Bear in mind, we haven't even mentioned goal-kicking. I hate Wilkinson's routine but when the ball sails smack between the uprights with such consistency then hang the aesthetics. Because of his two-footed ability to drop goals he is the finest exponent in that undervalued art there has ever been and it is one area where he lords it over the otherwise imperious Sexton.
If there is any justice, Wilkinson should travel as second-choice out-half, with Farrell next in line. All three should travel, with the cost of a third specialist in the position outweighed by the learning experience for the other two.
From an Irish perspective it makes for a fascinating selection. We are coming off our worst ever Six Nations results, but, on up-to-date form, allied to such an impressive comeback by so many of the post-Christmas walking wounded, the omens are good.
Form is fickle and in one fell swoop – losing badly to Wales at the Millennium – England have gone from odds-on to dominate the Lions squad to more likely their lowest divvy-out for some considerable time. How ironic if Wilkinson was to prove one of precious few English selections.
So, on the basis of all betting being suspended on the captain, Sam Warburton will lead a squad which could include as many as a dozen but more likely nine or 10 Irish Lions.
I like what I see and hear of Warburton as a leader but it is a big ask given it will be his first tour.
I am not wearing green-tinted glasses when I say that either of the Irish O's (O'Connell or O'Driscoll) would have made for a more pragmatic choice. Against that, Gatland does have the benefit of a working captain/coach relationship already in place.
Of the rest, and starting at the back, Rob Kearney should travel as No 2 to Six Nations Player of the Tournament Leigh Halfpenny. I'm not too sure the Ireland full-back gets the appreciation he deserves on these shores. He had a reasonable Six Nations, as one of the few consistent starters in a much weakened and largely disjointed Irish team.

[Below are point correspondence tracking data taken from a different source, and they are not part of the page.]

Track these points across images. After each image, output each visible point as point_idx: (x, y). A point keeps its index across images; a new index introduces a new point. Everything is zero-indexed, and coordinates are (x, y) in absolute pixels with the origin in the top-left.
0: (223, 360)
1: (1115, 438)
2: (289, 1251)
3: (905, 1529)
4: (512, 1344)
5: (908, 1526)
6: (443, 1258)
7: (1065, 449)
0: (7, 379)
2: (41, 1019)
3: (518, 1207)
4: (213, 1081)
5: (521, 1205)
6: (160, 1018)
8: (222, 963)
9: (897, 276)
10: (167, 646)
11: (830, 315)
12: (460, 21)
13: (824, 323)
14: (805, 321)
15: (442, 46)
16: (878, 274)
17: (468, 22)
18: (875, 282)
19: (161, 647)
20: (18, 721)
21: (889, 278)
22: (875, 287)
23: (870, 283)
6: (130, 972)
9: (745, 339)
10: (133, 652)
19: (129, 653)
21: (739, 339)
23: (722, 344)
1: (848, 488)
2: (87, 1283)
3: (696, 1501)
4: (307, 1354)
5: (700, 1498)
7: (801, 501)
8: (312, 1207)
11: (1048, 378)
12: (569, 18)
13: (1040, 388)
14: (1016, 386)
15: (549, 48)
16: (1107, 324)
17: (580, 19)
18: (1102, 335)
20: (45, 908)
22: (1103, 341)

Had they been available throughout the Six Nations, Tommy Bowe and Simon Zebo would have represented Declan Kidney's first-choice combination on the wings. With both Welsh wings (George North and Alex Cuthbert) set to travel, I suspect it will be Bowe and Zebo in that order if one or both get the nod.
O'Driscoll will be in the centre with Sexton one of two, I hope three, out-halves alongside Wilkinson and Farrell.

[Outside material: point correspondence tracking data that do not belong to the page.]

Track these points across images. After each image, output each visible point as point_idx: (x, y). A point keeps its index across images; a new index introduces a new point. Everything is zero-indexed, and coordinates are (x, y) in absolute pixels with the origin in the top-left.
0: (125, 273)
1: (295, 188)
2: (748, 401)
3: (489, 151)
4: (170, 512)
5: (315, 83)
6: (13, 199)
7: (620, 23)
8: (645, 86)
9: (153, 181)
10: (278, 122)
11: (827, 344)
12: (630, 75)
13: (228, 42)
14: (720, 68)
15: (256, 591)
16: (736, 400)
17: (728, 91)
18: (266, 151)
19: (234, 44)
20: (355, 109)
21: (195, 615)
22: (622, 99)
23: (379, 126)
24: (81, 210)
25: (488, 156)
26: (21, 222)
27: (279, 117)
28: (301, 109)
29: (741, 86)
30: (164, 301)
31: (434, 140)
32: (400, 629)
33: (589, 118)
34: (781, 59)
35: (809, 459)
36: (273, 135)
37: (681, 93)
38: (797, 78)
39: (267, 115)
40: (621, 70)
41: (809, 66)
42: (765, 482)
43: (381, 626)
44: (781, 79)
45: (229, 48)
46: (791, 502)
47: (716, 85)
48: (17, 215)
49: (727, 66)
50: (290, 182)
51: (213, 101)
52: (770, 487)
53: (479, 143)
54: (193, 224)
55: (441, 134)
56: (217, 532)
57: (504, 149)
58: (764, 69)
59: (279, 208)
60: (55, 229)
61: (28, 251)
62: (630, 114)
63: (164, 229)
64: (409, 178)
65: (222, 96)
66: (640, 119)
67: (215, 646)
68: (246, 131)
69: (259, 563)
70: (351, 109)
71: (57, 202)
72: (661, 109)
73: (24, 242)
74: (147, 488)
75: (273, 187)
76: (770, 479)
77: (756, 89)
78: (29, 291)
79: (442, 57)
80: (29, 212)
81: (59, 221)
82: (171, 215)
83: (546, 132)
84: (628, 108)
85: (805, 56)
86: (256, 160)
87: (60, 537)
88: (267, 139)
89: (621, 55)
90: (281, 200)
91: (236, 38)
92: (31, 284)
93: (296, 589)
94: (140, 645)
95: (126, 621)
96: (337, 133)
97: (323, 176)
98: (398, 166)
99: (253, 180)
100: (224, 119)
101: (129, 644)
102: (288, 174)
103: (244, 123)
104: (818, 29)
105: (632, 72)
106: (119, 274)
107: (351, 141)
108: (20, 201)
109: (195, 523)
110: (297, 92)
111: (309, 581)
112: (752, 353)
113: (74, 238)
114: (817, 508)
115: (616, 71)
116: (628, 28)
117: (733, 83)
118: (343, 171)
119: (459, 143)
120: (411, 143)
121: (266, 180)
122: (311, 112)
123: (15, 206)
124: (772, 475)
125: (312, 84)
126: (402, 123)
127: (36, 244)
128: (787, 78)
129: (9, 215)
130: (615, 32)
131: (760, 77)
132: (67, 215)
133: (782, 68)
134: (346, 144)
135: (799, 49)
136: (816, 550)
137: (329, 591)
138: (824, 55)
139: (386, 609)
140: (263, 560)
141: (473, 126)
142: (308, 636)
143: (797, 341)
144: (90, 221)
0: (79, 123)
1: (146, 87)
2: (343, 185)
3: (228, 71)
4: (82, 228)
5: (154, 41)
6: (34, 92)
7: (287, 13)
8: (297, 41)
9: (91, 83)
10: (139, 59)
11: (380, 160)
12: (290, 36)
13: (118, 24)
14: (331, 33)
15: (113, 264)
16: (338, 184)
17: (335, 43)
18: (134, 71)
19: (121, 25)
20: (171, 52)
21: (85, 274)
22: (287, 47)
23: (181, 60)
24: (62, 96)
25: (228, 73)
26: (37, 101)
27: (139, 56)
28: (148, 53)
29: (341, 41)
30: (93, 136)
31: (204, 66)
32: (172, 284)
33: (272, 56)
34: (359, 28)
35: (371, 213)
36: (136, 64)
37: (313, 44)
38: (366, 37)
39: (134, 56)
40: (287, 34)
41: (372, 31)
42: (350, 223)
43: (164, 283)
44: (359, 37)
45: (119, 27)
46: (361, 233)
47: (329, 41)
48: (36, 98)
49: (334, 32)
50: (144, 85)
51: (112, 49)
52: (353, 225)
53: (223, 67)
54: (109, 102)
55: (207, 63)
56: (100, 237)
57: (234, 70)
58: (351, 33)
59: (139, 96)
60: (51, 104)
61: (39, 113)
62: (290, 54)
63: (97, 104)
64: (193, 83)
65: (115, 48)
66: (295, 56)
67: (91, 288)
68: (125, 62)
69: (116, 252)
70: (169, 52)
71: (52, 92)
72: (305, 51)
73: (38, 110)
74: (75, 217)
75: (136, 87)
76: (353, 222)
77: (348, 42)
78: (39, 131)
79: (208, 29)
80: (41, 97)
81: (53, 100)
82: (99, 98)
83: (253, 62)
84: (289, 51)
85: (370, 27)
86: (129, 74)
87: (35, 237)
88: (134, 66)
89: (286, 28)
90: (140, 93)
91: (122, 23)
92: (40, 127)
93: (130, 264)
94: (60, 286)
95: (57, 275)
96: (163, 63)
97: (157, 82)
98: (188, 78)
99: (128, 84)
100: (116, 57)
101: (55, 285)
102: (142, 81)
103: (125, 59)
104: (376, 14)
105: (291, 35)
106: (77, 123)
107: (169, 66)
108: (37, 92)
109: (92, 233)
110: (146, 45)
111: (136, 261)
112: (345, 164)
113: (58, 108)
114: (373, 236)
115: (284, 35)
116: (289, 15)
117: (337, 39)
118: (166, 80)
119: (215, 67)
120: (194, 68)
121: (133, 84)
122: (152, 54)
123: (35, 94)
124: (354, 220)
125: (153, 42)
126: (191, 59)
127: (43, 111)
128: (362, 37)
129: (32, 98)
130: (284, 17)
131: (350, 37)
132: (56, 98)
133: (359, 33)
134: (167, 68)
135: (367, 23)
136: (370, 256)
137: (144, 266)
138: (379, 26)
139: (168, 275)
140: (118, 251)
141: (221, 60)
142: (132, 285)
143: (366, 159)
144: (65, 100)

Mike Phillips and Ben Youngs look guaranteed at scrum-half with Gatland's call as to whether he sees a second Phillips (Conor Murray) or a second Youngs (Danny Care) as the most pressing need.
Having out-performed Care at the Stoop and put in another storming performance against Morgan Parra on Saturday, Murray is well deserving of the honour should it come his way.
Cian Healy should, on form, travel as first-choice No 1 with Rory Best surely one of the best three hookers in this season's Six Nations. Mike Ross will, on technical efficiency, make a play for tighthead although the demands of hard ground and fast tracks might tell against him as a specialist No 3.
O'Connell is nailed on, with Donnacha Ryan – our most consistent player in the Six Nations despite carrying injury – set for standby. Sean O'Brien and Jamie Heaslip should both make the back-row despite the myriad of options open to Gatland in this area.
Heaslip may have found his initial stint as Ireland captain trying but, despite unfair rumblings to the contrary, his defensive form and honesty of effort have never dipped. And with that attacking platform in place at Leinster, we saw against Biarritz the total package back in action.
Gatland's assistants cannot but have been impressed.
All told, that makes for 13 Ireland players – over a third of the squad – in the mix. Bear in mind that had Stephen Ferris been fully fit he too would have been on board.
A case too could be made for Ian Madigan in terms of impact utility but a spell in the States and Canada with a national squad minus Sexton and Ronan O'Gara will do him the world of good.